Monday, March 02, 2015

Psychology journal bans statistical inference; knocks down server

In its recent editorial, the journal Basic and Applied Social Psychology announced that it will no longer accept papers that use classical statistical inference. No more p-values, t-tests, or even... confidence intervals! 
"prior to publication, authors will have to remove all vestiges of the NHSTP (p-values, t-values, F-values, statements about ‘‘significant’’ differences or lack thereof, and so on)... confidence intervals also are banned from BASP"
Many statisticians would agree that it is high time to move on from p-values and statistical inference to practical significance, estimation, more elaborate non-parametric modeling, and resampling for avoiding assumption-heavy models. This is especially so now, when datasets are becoming larger and technology is able to measure more minute effects. 

In our 2013 paper "Too Big To Fail: Large Samples and the p-value Problem" we raise the serious issue p-value-based decision making when using very large samples. Many have asked us for solutions that scale up p-values, but we haven't come across one that really works. Our focus was on detecting when you're "too large" and we emphasized the importance of focusing on effect magnitude, and precision (please do report standard errors!) 

Machine learners would probably advocate finally moving to predictive modeling and evaluation. Predictive power is straightforward to measure, although it isn't always what social science researchers are looking for.

But wait. What this editorial dictates is only half a revolution: it says what it will ban. But it does not offer a cohesive alternative beyond simple summary statistics. Focusing on effect magnitude is great for making results matter, but without reporting standard errors or confidence intervals, we don't know anything about the uncertainty of the effect. Abandoning any metric that relies on "had the experiment been replicated" is dangerous and misleading. First, this is more a philosophical assumption than an actual re-experimentation. Second, to test whether effects found in a sample generalize to a population of interest, we need the ability to replicate the results. Standard errors give some indication of how replicable the results are, under the same conditions.

Controversial editorial leads to heavy traffic on journal server

BASP's revolutionary decision has been gaining attention outside of psychology (a great tactic to promote a journal!) so much so that at times it is difficult to reach the controversial editorial. Some statisticians have blogged about this decision, others are tweeting. This is a great way to open a discussion about empirical analysis in the social sciences. However, we need to come up with alternatives that focus on uncertainty and the ultimate goal of generalization.

Saturday, February 07, 2015

Teaching spaces: "Analytics in a Studio"

My first semester at NTHU has been a great learning experience. I introduced and taught two new courses in our new Business Analytics concentration (data mining and forecasting). Both courses met once a week for a 3-hour session for a full semester (18 weeks). Although I've taught these courses in different forms, in different countries, and to different audiences, I had a special discovery this time. I discovered the critical role of the learning space on the quality of teaching and learning. Specifically for a topic that combines technical, creativity and communication skills.

Exercises to complete
A - Copy the part of the blog post that starts at "Many statisticians would" and ends at "report standard errors!)".
B - Which journal does the blog post say will stop accepting papers that use classical statistical inference?
Work only from the blog post.

(Data items)
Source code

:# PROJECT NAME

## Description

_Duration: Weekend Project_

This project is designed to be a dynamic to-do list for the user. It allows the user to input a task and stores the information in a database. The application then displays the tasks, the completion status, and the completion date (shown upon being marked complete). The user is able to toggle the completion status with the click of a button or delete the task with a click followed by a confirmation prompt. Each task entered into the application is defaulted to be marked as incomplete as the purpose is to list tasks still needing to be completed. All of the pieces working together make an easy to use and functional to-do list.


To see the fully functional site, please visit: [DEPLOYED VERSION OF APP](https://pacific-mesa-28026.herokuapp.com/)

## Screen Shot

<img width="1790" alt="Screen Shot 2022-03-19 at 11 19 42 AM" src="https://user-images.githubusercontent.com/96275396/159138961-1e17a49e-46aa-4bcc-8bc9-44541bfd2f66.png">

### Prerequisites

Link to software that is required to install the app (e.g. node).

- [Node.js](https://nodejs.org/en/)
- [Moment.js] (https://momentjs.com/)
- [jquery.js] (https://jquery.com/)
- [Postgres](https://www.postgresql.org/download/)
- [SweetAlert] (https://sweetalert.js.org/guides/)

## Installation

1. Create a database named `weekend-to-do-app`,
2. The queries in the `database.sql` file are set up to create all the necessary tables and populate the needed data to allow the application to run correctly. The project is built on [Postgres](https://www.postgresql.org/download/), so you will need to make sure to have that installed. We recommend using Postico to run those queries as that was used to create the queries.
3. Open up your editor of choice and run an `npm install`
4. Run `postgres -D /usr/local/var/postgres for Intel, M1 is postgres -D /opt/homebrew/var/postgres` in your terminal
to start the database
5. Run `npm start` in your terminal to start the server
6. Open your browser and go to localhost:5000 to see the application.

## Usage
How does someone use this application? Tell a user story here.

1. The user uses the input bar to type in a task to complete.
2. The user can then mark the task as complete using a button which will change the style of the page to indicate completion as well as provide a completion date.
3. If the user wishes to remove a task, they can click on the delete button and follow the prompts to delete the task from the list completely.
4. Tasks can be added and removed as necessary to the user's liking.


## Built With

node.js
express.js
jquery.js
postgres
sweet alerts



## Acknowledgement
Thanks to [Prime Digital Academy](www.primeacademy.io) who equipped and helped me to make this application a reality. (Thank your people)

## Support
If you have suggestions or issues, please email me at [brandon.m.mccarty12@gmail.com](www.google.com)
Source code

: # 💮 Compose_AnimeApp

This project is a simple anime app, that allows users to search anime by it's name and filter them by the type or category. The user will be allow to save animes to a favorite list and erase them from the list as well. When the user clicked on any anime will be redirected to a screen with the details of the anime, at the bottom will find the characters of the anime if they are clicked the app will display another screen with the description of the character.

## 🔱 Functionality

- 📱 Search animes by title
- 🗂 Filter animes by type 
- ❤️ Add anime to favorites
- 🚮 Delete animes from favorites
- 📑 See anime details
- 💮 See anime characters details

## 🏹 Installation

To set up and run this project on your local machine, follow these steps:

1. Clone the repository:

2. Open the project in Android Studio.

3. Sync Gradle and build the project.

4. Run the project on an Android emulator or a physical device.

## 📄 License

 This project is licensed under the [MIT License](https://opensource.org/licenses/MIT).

Answers provided
A -
Many statisticians would agree that it is high time to move on from p-values and statistical inference to practical significance, estimation, more elaborate non-parametric modeling, and resampling for avoiding assumption-heavy models. This is especially so now, when datasets are becoming larger and technology is able to measure more minute effects. 

In our 2013 paper "Too Big To Fail: Large Samples and the p-value Problem" we raise the serious issue p-value-based decision making when using very large samples. Many have asked us for solutions that scale up p-values, but we haven't come across one that really works. Our focus was on detecting when you're "too large" and we emphasized the importance of focusing on effect magnitude, and precision (please do report standard errors!)

B - Basic and Applied Social Psychology (BASP)